Reached by phone Wednesday, Rodriguez said he had met with representatives of Unete, one of the groups that organized the rally, and signed on to a letter to the mayor urging her not to renew the contract with ShotSpotter.

“I’m not against technology; I just want it to work. And quite frankly, I don’t think (ShotSpotter) works,” Rodriguez said. “I think we have to be smart on crime and invest in nonviolence programs and community policing that builds relationships.”

The rally fell on the four-month anniversary of Toledo’s death, in the early morning hours of March 29, when officers responded to a ShotSpotter alert near the alley. When they arrived, officers saw Toledo and 21-year-old Ruben Roman. Prosecutors said Roman handed a pistol to Toledo before he and the teen ran down the alley.

Body-worn camera footage shows an officer give chase and close in on Toledo as the teen appeared to drop the pistol behind a fence. The teen’s hands were empty as he turned to face the officer, who shot Toledo in the chest.

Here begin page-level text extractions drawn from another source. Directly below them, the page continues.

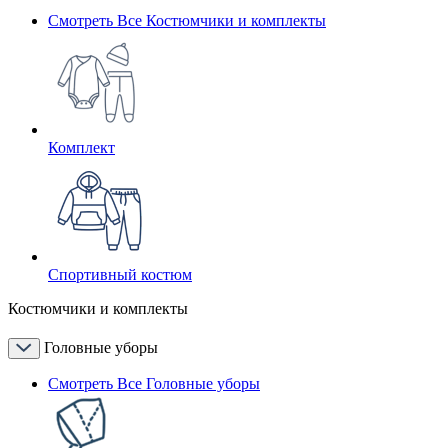
Смотреть Все Костюмчики и комплекты
Комплект
Спортивный костюм
Костюмчики и комплекты
Головные уборы
Смотреть Все Головные уборы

A study released this spring by the MacArthur Justice Center at Northwestern’s Pritzker School of Law found that 89% of the time when ShotSpotter issued an alert, police arrived to find no evidence of a shooting. In all, the report states, from July 2019 to April 2021, police responded to more than 40,000 “dead-end” ShotSpotter alerts. Police have said surveillance footage shows Roman firing shots at the time the ShotSpotter made its alert.

Police officials said the MacArthur report defined false alarms as incidents that did not result in police reports, which “mischaracterizes” the value of the system. A spokesman for ShotSpotter said the study was deeply flawed, and that an independent firm has verified the system is 97% accurate.

“In order to reduce gun violence, knowing where it occurs is crucial. ShotSpotter has detected hundreds of shootings that would have otherwise gone unreported,” CPD spokesman Tom Ahern said in an email to the Chicago Sun-Times. 

“Instead of relying on the historically low rate of 911 calls, law enforcement can respond more quickly to locate and aid victims, identify witnesses and collect forensic evidence.”

The MacArthur report said ShotSpotter sends police into Black and Brown neighborhoods— where the bulk of ShotSpotter units are located— on high alert, heightening the odds police will use force or have a confrontation with residents.

The system covers some 117 square miles of the city — roughly half Chicago’s landmass — in areas that have “higher crime,” police officials said.